Extracted data>

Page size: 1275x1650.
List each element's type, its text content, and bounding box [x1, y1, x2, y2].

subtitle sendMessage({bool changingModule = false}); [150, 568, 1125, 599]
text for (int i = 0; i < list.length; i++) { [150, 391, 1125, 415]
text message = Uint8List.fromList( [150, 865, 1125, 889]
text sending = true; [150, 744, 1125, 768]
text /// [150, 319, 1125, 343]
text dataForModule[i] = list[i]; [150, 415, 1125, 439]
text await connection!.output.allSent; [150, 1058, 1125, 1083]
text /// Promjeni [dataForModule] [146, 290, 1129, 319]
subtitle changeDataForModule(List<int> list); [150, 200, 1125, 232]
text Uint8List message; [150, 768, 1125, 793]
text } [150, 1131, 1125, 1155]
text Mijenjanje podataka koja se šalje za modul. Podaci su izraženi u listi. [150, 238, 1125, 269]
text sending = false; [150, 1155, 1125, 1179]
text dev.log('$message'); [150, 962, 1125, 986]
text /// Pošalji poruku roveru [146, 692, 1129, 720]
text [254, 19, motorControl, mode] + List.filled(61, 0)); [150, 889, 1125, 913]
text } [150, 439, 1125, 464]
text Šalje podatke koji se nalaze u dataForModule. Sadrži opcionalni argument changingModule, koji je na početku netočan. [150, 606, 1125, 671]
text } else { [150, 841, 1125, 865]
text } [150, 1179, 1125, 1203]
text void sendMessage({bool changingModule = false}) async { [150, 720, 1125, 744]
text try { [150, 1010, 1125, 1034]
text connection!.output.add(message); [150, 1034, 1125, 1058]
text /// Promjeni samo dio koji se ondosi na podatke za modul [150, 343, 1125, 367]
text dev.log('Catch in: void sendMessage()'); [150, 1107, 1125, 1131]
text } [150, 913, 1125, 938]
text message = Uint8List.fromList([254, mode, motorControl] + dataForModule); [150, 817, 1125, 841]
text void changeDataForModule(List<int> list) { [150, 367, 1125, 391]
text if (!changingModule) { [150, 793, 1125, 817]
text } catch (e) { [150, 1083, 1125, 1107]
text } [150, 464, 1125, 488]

Assignment> In full and without error, restate the data.

Solution below>
Page size: 1275x1650.
List each element's type, its text content, and bounding box [x1, y1, x2, y2].

subtitle sendMessage({bool changingModule = false}); [150, 568, 1125, 599]
text for (int i = 0; i < list.length; i++) { [150, 391, 1125, 415]
text message = Uint8List.fromList( [150, 865, 1125, 889]
text sending = true; [150, 744, 1125, 768]
text /// [150, 319, 1125, 343]
text dataForModule[i] = list[i]; [150, 415, 1125, 439]
text await connection!.output.allSent; [150, 1058, 1125, 1083]
text /// Promjeni [dataForModule] [146, 290, 1129, 319]
subtitle changeDataForModule(List<int> list); [150, 200, 1125, 232]
text Uint8List message; [150, 768, 1125, 793]
text } [150, 1131, 1125, 1155]
text Mijenjanje podataka koja se šalje za modul. Podaci su izraženi u listi. [150, 238, 1125, 269]
text sending = false; [150, 1155, 1125, 1179]
text dev.log('$message'); [150, 962, 1125, 986]
text /// Pošalji poruku roveru [146, 692, 1129, 720]
text [254, 19, motorControl, mode] + List.filled(61, 0)); [150, 889, 1125, 913]
text } [150, 439, 1125, 464]
text Šalje podatke koji se nalaze u dataForModule. Sadrži opcionalni argument changingModule, koji je na početku netočan. [150, 606, 1125, 671]
text } else { [150, 841, 1125, 865]
text } [150, 1179, 1125, 1203]
text void sendMessage({bool changingModule = false}) async { [150, 720, 1125, 744]
text try { [150, 1010, 1125, 1034]
text connection!.output.add(message); [150, 1034, 1125, 1058]
text /// Promjeni samo dio koji se ondosi na podatke za modul [150, 343, 1125, 367]
text dev.log('Catch in: void sendMessage()'); [150, 1107, 1125, 1131]
text } [150, 913, 1125, 938]
text message = Uint8List.fromList([254, mode, motorControl] + dataForModule); [150, 817, 1125, 841]
text void changeDataForModule(List<int> list) { [150, 367, 1125, 391]
text if (!changingModule) { [150, 793, 1125, 817]
text } catch (e) { [150, 1083, 1125, 1107]
text } [150, 464, 1125, 488]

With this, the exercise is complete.